ACTION ITEM — Images do not belong in the copy. Retype the entries exactly.

Segment Open

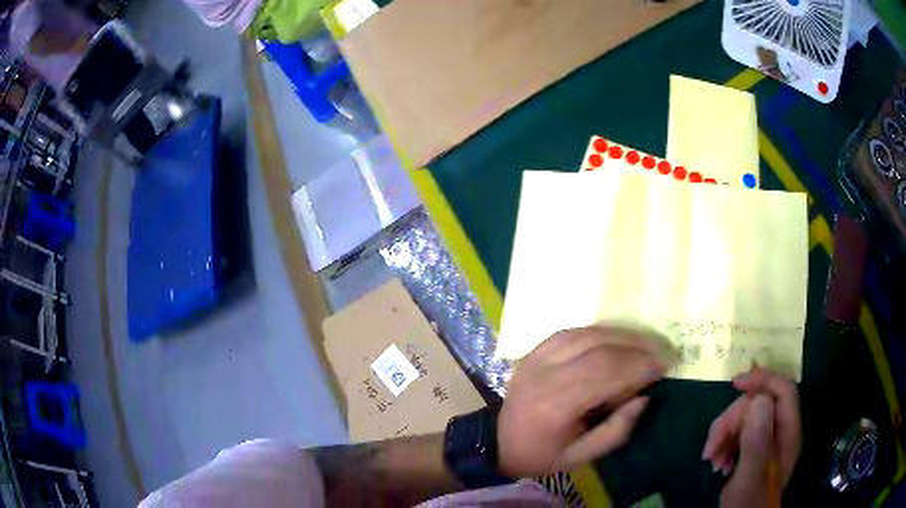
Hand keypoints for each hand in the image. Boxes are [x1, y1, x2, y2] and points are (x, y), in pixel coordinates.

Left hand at [497, 326, 673, 477]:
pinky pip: (572, 332)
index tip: (666, 365)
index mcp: (554, 405)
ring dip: (623, 335)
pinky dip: (600, 332)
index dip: (640, 364)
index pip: (605, 371)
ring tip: (648, 344)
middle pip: (599, 347)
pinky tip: (618, 340)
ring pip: (587, 333)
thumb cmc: (541, 455)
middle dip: (638, 347)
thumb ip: (616, 429)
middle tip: (664, 352)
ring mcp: (535, 357)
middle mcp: (543, 373)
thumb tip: (645, 397)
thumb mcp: (581, 456)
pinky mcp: (532, 351)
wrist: (497, 443)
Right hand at [702, 368, 801, 506]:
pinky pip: (739, 433)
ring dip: (724, 434)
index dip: (762, 381)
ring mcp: (767, 441)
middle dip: (732, 420)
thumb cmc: (747, 505)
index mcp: (788, 434)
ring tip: (711, 459)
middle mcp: (781, 432)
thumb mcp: (750, 477)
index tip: (734, 384)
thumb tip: (758, 400)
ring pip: (746, 418)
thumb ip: (757, 441)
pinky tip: (715, 461)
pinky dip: (724, 443)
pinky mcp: (754, 450)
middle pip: (759, 405)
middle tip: (712, 447)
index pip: (784, 391)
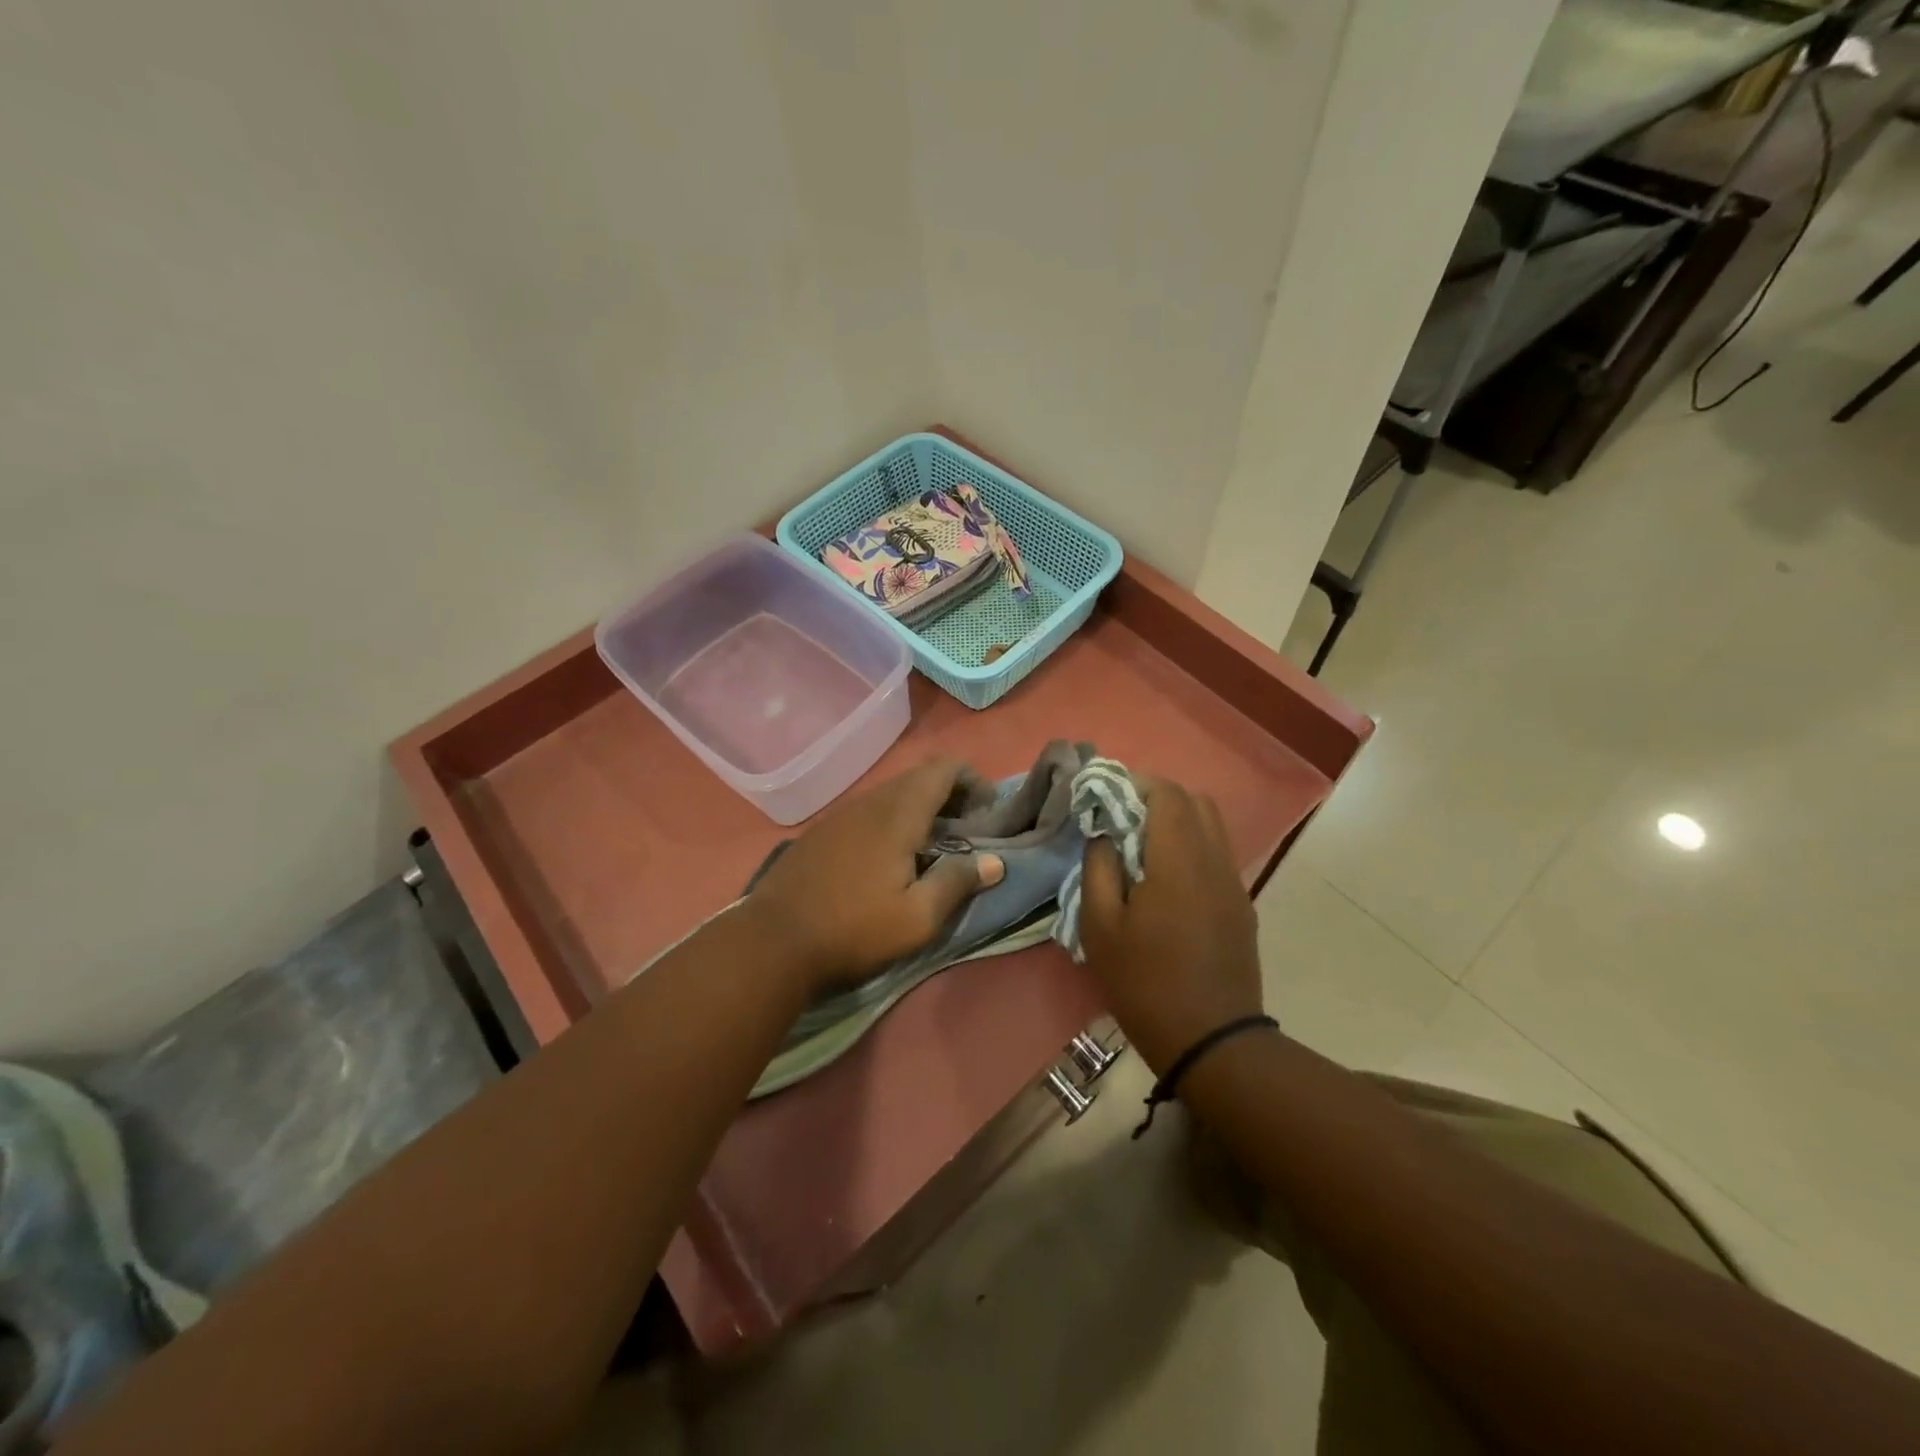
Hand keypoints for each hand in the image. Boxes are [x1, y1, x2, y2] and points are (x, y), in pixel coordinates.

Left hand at [745, 759, 1005, 993]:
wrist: (772, 942)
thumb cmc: (854, 929)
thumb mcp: (918, 918)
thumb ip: (958, 882)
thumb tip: (996, 861)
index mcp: (899, 813)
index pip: (944, 768)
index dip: (974, 781)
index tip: (989, 813)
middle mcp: (870, 801)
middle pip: (919, 777)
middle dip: (951, 795)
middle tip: (968, 833)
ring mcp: (841, 814)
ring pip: (892, 794)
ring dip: (921, 809)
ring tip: (932, 847)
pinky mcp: (822, 831)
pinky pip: (868, 810)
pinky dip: (892, 820)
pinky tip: (888, 858)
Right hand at [1078, 777, 1263, 1074]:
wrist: (1211, 1040)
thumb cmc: (1144, 982)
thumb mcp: (1100, 926)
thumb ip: (1098, 867)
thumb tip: (1104, 833)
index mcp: (1178, 859)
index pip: (1167, 793)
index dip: (1135, 784)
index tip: (1106, 798)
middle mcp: (1214, 860)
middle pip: (1195, 802)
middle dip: (1157, 799)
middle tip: (1122, 821)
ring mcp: (1234, 883)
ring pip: (1212, 827)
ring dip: (1178, 822)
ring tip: (1142, 849)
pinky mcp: (1242, 905)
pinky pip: (1218, 855)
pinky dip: (1192, 847)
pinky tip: (1167, 881)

Segment Closed

OUTPUT FOR THIS EXERCISE —
Hand keypoints for each hand in the image. Boxes are [x1, y1, x2, y2] and points are (x, y), in pixel coordinates.

Left hand at [497, 326, 673, 477]:
pinky pip: (572, 332)
index tip: (666, 365)
index mcp: (554, 405)
ring dip: (623, 335)
pinky dip: (600, 332)
index dip: (640, 364)
index pip: (605, 371)
ring tip: (648, 344)
middle pip: (599, 347)
pinky tip: (618, 340)
ring pip: (587, 333)
thumb cmc: (541, 455)
middle dip: (638, 347)
thumb ip: (616, 429)
middle tip: (664, 352)
ring mcp: (535, 357)
middle mcp: (543, 373)
thumb tip: (645, 397)
thumb mcp: (581, 456)
pinky mcp: (532, 351)
wrist: (497, 443)
Right hand at [702, 368, 801, 506]:
pinky pip: (739, 433)
ring dip: (724, 434)
index dip: (762, 381)
ring mcp: (767, 441)
middle dip: (732, 420)
thumb cmc: (747, 505)
index mcp: (788, 434)
ring tip: (711, 459)
middle mcp: (781, 432)
thumb mcp: (750, 477)
index tip: (734, 384)
thumb tip: (758, 400)
ring pip: (746, 418)
thumb ip: (757, 441)
pinky tip: (715, 461)
pinky dip: (724, 443)
pinky mcp: (754, 450)
middle pip: (759, 405)
middle tip: (712, 447)
index pip: (784, 391)
Hand keypoints for each hand in the image. Boxes are [x1, y1, x2, y2] and points are (x, y), in pixel coordinates.

Left hand at [745, 759, 1005, 993]:
wrist: (772, 942)
thumb cmc: (854, 929)
thumb mcp: (918, 918)
thumb ip: (958, 882)
thumb tip: (996, 861)
index mcp: (899, 813)
index pip: (944, 768)
index dip: (974, 781)
index tip: (989, 813)
middle mcp: (870, 801)
middle pip: (919, 777)
middle dip: (951, 795)
middle tip: (968, 833)
ring mcp: (841, 814)
ring pip: (892, 794)
ring dip: (921, 809)
ring tip: (932, 847)
pinky mcp: (822, 831)
pinky pip: (868, 810)
pinky dip: (892, 820)
pinky tip: (888, 858)
Right hand at [1078, 777, 1263, 1074]:
wrist: (1211, 1040)
thumb cmc: (1144, 982)
thumb mcp: (1100, 926)
thumb ip: (1098, 867)
thumb tip: (1104, 833)
index mcp: (1178, 859)
index pip: (1167, 793)
index dip: (1135, 784)
index tip: (1106, 798)
middle mcp: (1214, 860)
middle pip: (1195, 802)
middle dip: (1157, 799)
middle tip: (1122, 821)
ring mcp: (1234, 883)
ring pip: (1212, 827)
ring dip: (1178, 822)
ring tip: (1142, 849)
pinky mcp: (1242, 905)
pinky pip: (1218, 855)
pinky dip: (1192, 847)
pinky tip: (1167, 881)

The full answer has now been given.